Evangelical Borg

Published on March 8, 2004

Two features on the growing strength of evangelical Christians reveal the stagnation of the press’s understanding of the breadth and depth of evangelical Christianity. An intriguing story by The New York Times‘ David K. Kirkpatrick on Patrick Henry College, a four-year higher ed institution for Christian home-schoolers, reports that the new college’s students are especially popular in right-wing politics (seven White […]

Two features on the growing strength of evangelical Christians reveal the stagnation of the press’s understanding of the breadth and depth of evangelical Christianity. An intriguing story by The New York Times‘ David K. Kirkpatrick on Patrick Henry College, a four-year higher ed institution for Christian home-schoolers, reports that the new college’s students are especially popular in right-wing politics (seven White House interns come from the tiny institution). But instead of exploring the worldview they bring with them, Kirkpatrick runs down a laundry list of issues and the school’s position on each (a big no to abortion, of course; a more surprising thumbs up — so to speak — for spanking).

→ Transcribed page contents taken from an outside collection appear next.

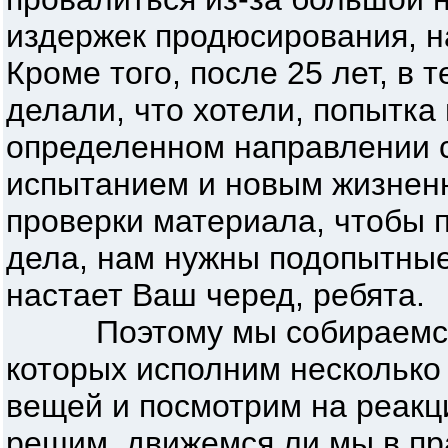
издержек продюсирования, на
Кроме того, после 25 лет, в 
делали, что хотели, попытка
определенном направлении 
испытанием и новым жизнен
проверки материала, чтобы п
дела, нам нужны подопытные 
настает Ваш черед, ребята.
Поэтому мы собираемся у
которых исполним несколько
вещей и посмотрим на реакц
решим, движемся ли мы в п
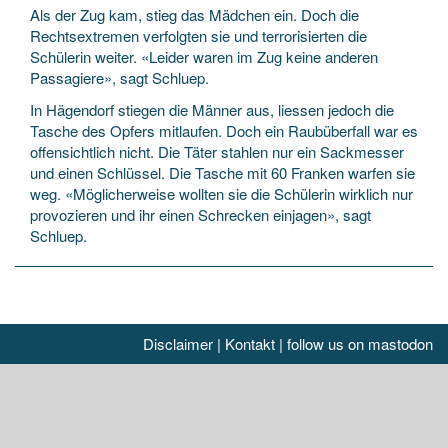
Als der Zug kam, stieg das Mädchen ein. Doch die
Rechtsextremen verfolgten sie und terrorisierten die
Schülerin weiter. «Leider waren im Zug keine anderen
Passagiere», sagt Schluep.
In Hägendorf stiegen die Männer aus, liessen jedoch die
Tasche des Opfers mitlaufen. Doch ein Raubüberfall war es
offensichtlich nicht. Die Täter stahlen nur ein Sackmesser
und einen Schlüssel. Die Tasche mit 60 Franken warfen sie
weg. «Möglicherweise wollten sie die Schülerin wirklich nur
provozieren und ihr einen Schrecken einjagen», sagt
Schluep.
Disclaimer
|
Kontakt
|
follow us on mastodon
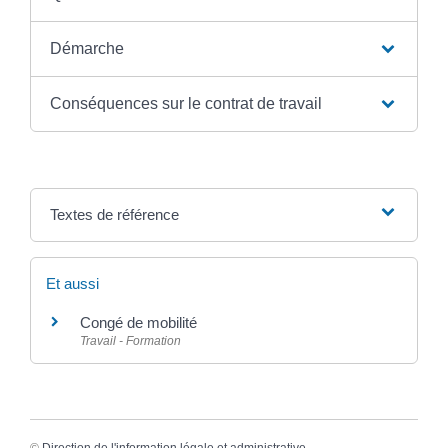
Démarche
Conséquences sur le contrat de travail
Textes de référence
Et aussi
Congé de mobilité
Travail - Formation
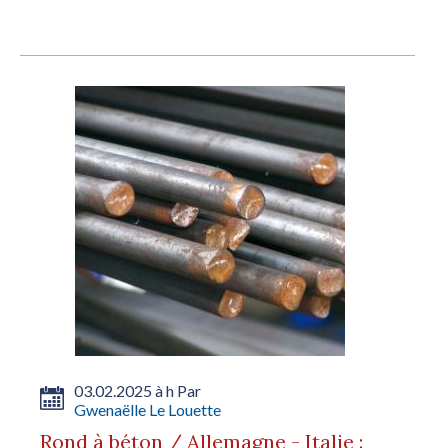
03.02.2025 à h Par
Gwenaëlle Le Louette
Rond à béton / Allemagne - Italie :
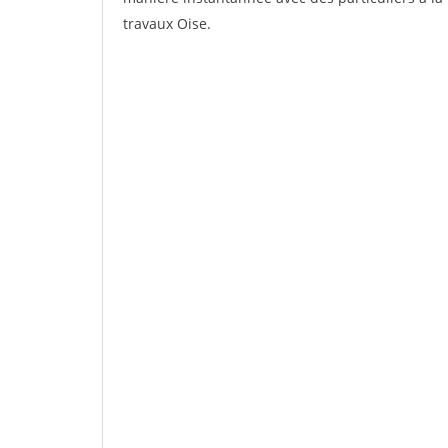
travaux Oise.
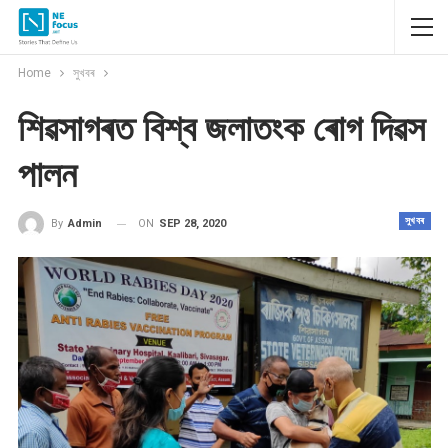
Home
সুখবৰ
শিৱসাগৰত বিশ্ব জলাতংক ৰোগ দিৱস
পালন
সুখবৰ
ON
SEP 28, 2020
By
Admin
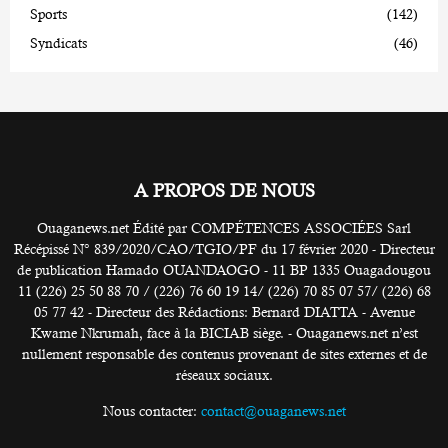
Sports
(142)
Syndicats
(46)
A PROPOS DE NOUS
Ouaganews.net Édité par COMPÉTENCES ASSOCIÉES Sarl
Récépissé N° 839/2020/CAO/TGIO/PF du 17 février 2020 - Directeur
de publication Hamado OUANDAOGO - 11 BP 1335 Ouagadougou
11 (226) 25 50 88 70 / (226) 76 60 19 14/ (226) 70 85 07 57/ (226) 68
05 77 42 - Directeur des Rédactions: Bernard DIATTA - Avenue
Kwame Nkrumah, face à la BICIAB siège. - Ouaganews.net n’est
nullement responsable des contenus provenant de sites externes et de
réseaux sociaux.
Nous contacter:
contact@ouaganews.net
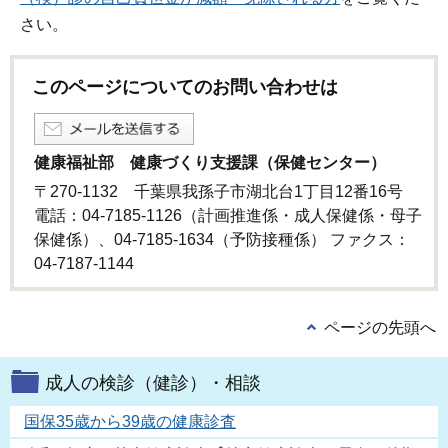
さい。
このページについてのお問い合わせは
健康福祉部 健康づくり支援課（保健センター）
〒270-1132 千葉県我孫子市湖北台1丁目12番16号
電話：04-7185-1126（計画推進係・成人保健係・母子
保健係）、04-7185-1634（予防接種係） ファクス：
04-7187-1144
ページの先頭へ
成人の検診（健診）・相談
国保35歳から39歳の健康診査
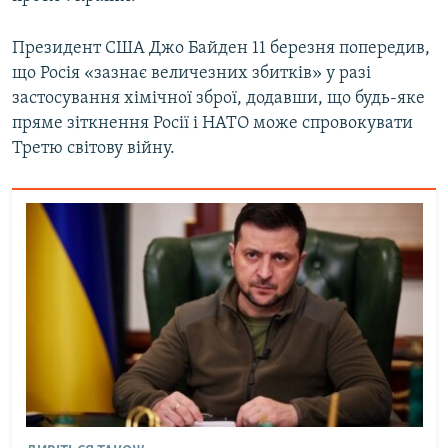
Президент США Джо Байден 11 березня попередив,
що Росія «зазнає величезних збитків» у разі
застосування хімічної зброї, додавши, що будь-яке
пряме зіткнення Росії і НАТО може спровокувати
Третю світову війну.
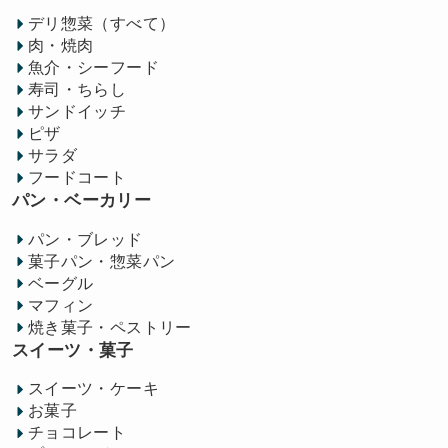
デリ惣菜（すべて）
肉・焼肉
魚介・シーフード
寿司・ちらし
サンドイッチ
ピザ
サラダ
フードコート
パン・ベーカリー
パン・ブレッド
菓子パン・惣菜パン
ベーグル
マフィン
焼き菓子・ペストリー
スイーツ・菓子
スイーツ・ケーキ
お菓子
チョコレート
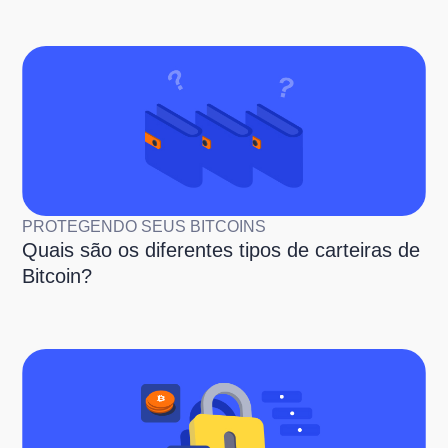
PROTEGENDO SEUS BITCOINS
Quais são os diferentes tipos de carteiras de
Bitcoin?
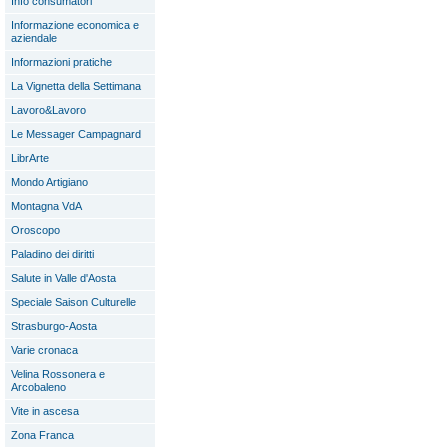
Info consumatori
Informazione economica e
aziendale
Informazioni pratiche
La Vignetta della Settimana
Lavoro&Lavoro
Le Messager Campagnard
LibrArte
Mondo Artigiano
Montagna VdA
Oroscopo
Paladino dei diritti
Salute in Valle d'Aosta
Speciale Saison Culturelle
Strasburgo-Aosta
Varie cronaca
Velina Rossonera e
Arcobaleno
Vite in ascesa
Zona Franca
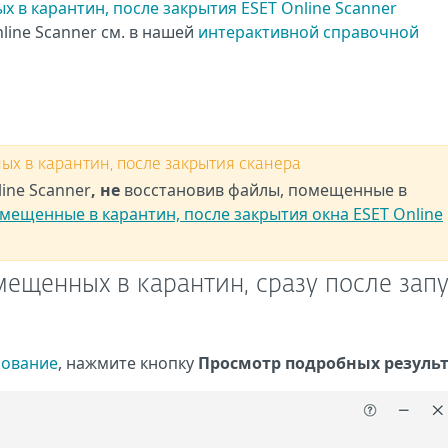
 в карантин, после закрытия ESET Online Scanner
line Scanner см. в нашей
интерактивной справочной
х в карантин, после закрытия сканера
ine Scanner
, не
восстановив файлы, помещенные в
мещенные в карантин, после закрытия окна ESET Online
ещенных в карантин, сразу после зап
рование
, нажмите кнопку
Просмотр подробных резуль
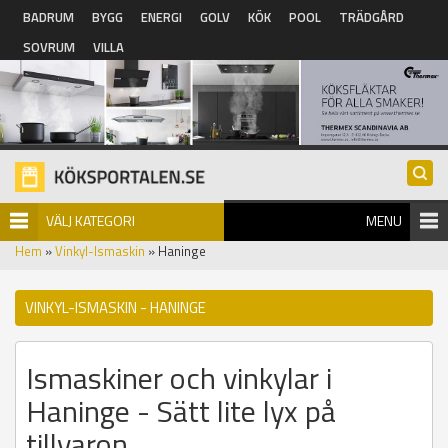
Hoppa till huvudinnehåll
BADRUM
BYGG
ENERGI
GOLV
KÖK
POOL
TRÄDGÅRD
SOVRUM
VILLA
VÄLJ KATEGORI
MENU
Hem
»
Vinkyl-Ismaskin
» Haninge
VINKYL-ISMASKIN - HANINGE
Ismaskiner och vinkylar i
Haninge - Sätt lite lyx på
tillvaron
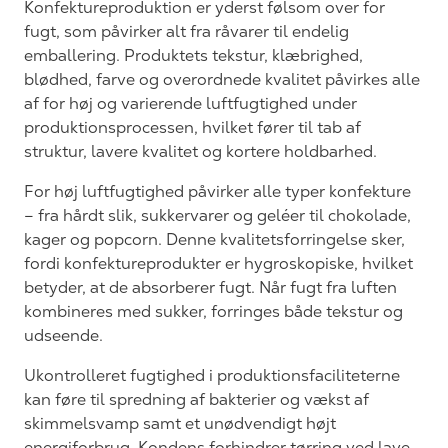
Konfektureproduktion er yderst følsom over for
fugt, som påvirker alt fra råvarer til endelig
emballering. Produktets tekstur, klæbrighed,
blødhed, farve og overordnede kvalitet påvirkes alle
af for høj og varierende luftfugtighed under
produktionsprocessen, hvilket fører til tab af
struktur, lavere kvalitet og kortere holdbarhed.
For høj luftfugtighed påvirker alle typer konfekture
– fra hårdt slik, sukkervarer og geléer til chokolade,
kager og popcorn. Denne kvalitetsforringelse sker,
fordi konfektureprodukter er hygroskopiske, hvilket
betyder, at de absorberer fugt. Når fugt fra luften
kombineres med sukker, forringes både tekstur og
udseende.
Ukontrolleret fugtighed i produktionsfaciliteterne
kan føre til spredning af bakterier og vækst af
skimmelsvamp samt et unødvendigt højt
energiforbrug. Kondens forhindrer tørring ved lave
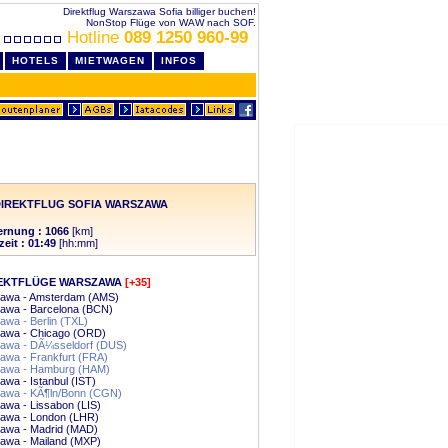
Direktflug Warszawa Sofia billiger buchen!
NonStop Flüge von WAW nach SOF.
Hotline
089 1250 960-99
HOTELS
MIETWAGEN
INFOS
IREKTFLUG SOFIA WARSZAWA
ernung : 1066
[km]
zeit : 01:49
[hh:mm]
EKTFLÜGE WARSZAWA
[+35]
awa - Amsterdam (AMS)
awa - Barcelona (BCN)
wa - Berlin (TXL)
awa - Chicago (ORD)
awa - DÃ¼sseldorf (DUS)
awa - Frankfurt (FRA)
awa - Hamburg (HAM)
wa - Istanbul (IST)
awa - KÃ¶ln/Bonn (CGN)
wa - Lissabon (LIS)
awa - London (LHR)
awa - Madrid (MAD)
awa - Mailand (MXP)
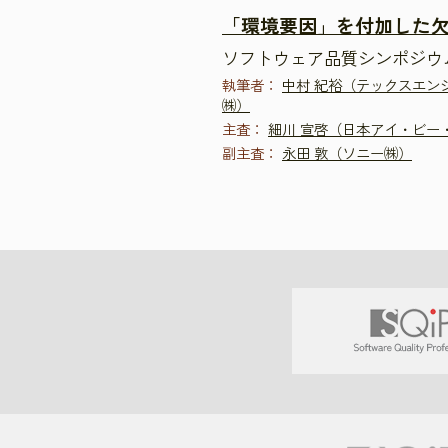
「環境要因」を付加した
ソフトウェア品質シンポジウム20
執筆者：
中村 紀裕（テックスエン
㈱）
主査：
細川 宣啓（日本アイ・ビー
副主査：
永田 敦（ソニー㈱）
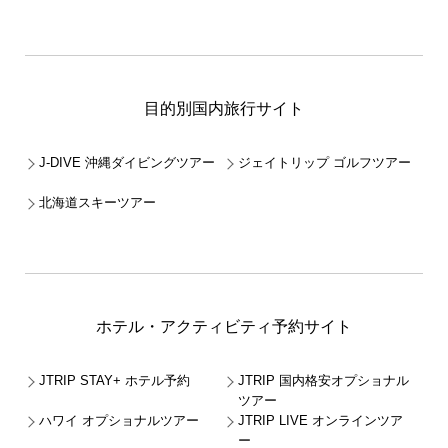
目的別国内旅行サイト
J-DIVE 沖縄ダイビングツアー
ジェイトリップ ゴルフツアー
北海道スキーツアー
ホテル・アクティビティ予約サイト
JTRIP STAY+ ホテル予約
JTRIP 国内格安オプショナル
ツアー
ハワイ オプショナルツアー
JTRIP LIVE オンラインツア
ー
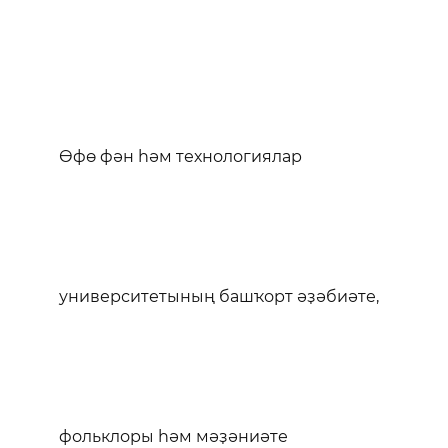
Өфө фән һәм технологиялар
университетының башҡорт әҙәбиәте,
фольклоры һәм мәҙәниәте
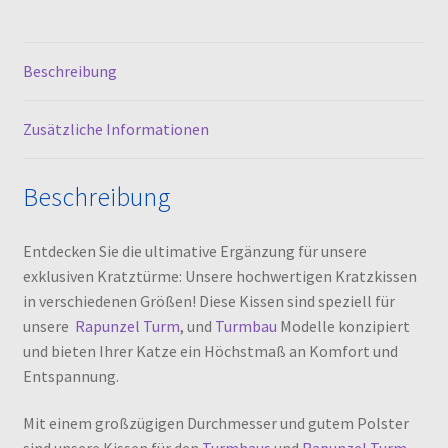
Beschreibung
Zusätzliche Informationen
Beschreibung
Entdecken Sie die ultimative Ergänzung für unsere
exklusiven Kratztürme: Unsere hochwertigen Kratzkissen
in verschiedenen Größen! Diese Kissen sind speziell für
unsere
Rapunzel Turm
, und
Turmbau
Modelle konzipiert
und bieten Ihrer Katze ein Höchstmaß an Komfort und
Entspannung.
Mit einem großzügigen Durchmesser und gutem Polster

The Revealer is reminded of a conference at which leading journalists, tiring of evangelical historian Mark Noll‘s attempts to add nuance to the story of religion in America, ran down a similar list asking him to restrict his answers to “for” or “against.” Such reductionism fails to respect evangelical Christians and does little to explain them to those who are curious about — or frightened by — their views, as represented in the mainstream press.

Another story, by The Christian Science Monitor‘s Robert Marquand, exemplifies a different kind of oversimplification. Reporting on the potentially enormous implications of evangelical Christianity’s growing base in China (as many as 50 million believers), Marquand does a great job of teasing out the political distinctions between officially sanctioned Protestantism and the underground churches in which the faith actually thrives. But as for what Chinese Christians believe, the varieties of their faith, the nature of their devotions — almost nothing.

Perhaps the problem is with the word “Christian.” A bit of ancient branding seems to have fooled otherwise smart reporters into seeing in the 240 home-schoolers of Patrick Henry and the 50 million Protestants of China one, uniform army of the Lord.